The multi-talented artist Pierre Noël, who under the pseudonym Léon Pierre illustrated several volumes of whipping literature for Jean Fort’s Collection des Orties Blanches (White Nettle Collection) in the 1930s, was a prolific and much-sought-after illustrator. Why he chose to bend his talents to the transgressively erotic themes requested by Fort is not easy to imagine, though during the roaring thirties the most successful publisher of erotica of the time was probably finding it hard to recruit enough competent artists.

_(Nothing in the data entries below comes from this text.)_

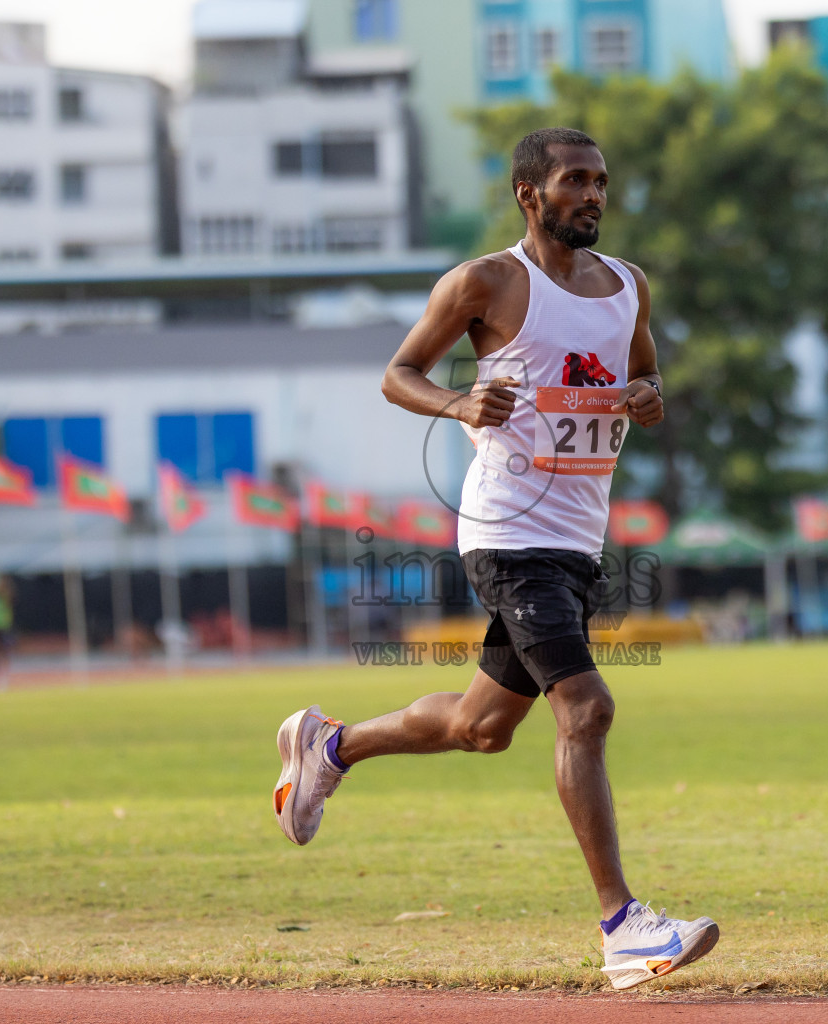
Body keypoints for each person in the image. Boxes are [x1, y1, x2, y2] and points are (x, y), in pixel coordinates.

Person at [272, 128, 719, 990]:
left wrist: (649, 399)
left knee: (481, 728)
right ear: (530, 193)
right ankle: (624, 928)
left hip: (577, 541)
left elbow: (648, 378)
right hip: (508, 533)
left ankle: (330, 746)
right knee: (585, 710)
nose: (592, 194)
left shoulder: (628, 285)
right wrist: (458, 401)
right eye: (574, 181)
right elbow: (399, 372)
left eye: (600, 180)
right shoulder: (487, 282)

Noël grew up in Troyes in north-east France, and studied drawing in the Paris studios of René Lelong and Louis-François Biloul, then at the École des Beaux-Arts. His first interest was as a marine and military artist, but his skill as a book illustrator was what kept him the busiest. In 1927 he was commissioned by Éditions Kieffer to illustrate Balzac’s La connestable, and the following year was approached by Éditions Mornay for illustrations to Claude Farrère’s Thomas l’Agnelet and Flaubert’s Salammbô.
During his lifetime Pierre Noël illustrated more than a hundred works, including classic and modern literature, illustrated history and children’s books.
Using his Léon Pierre alter ego, Noël illustrated three Fort titles –Mrs Goodwhip et son esclave (Mrs Goodwhip and Her Slave) and Diana gantée (Diana in Gloves) in 1932, and Le harem océanien (The Oceanian Harem) in 1935. We have only included Mrs Goodwhip and Diana gantée, because Le harem océanien is even more suspiciously racist than Mrs Goodwhip.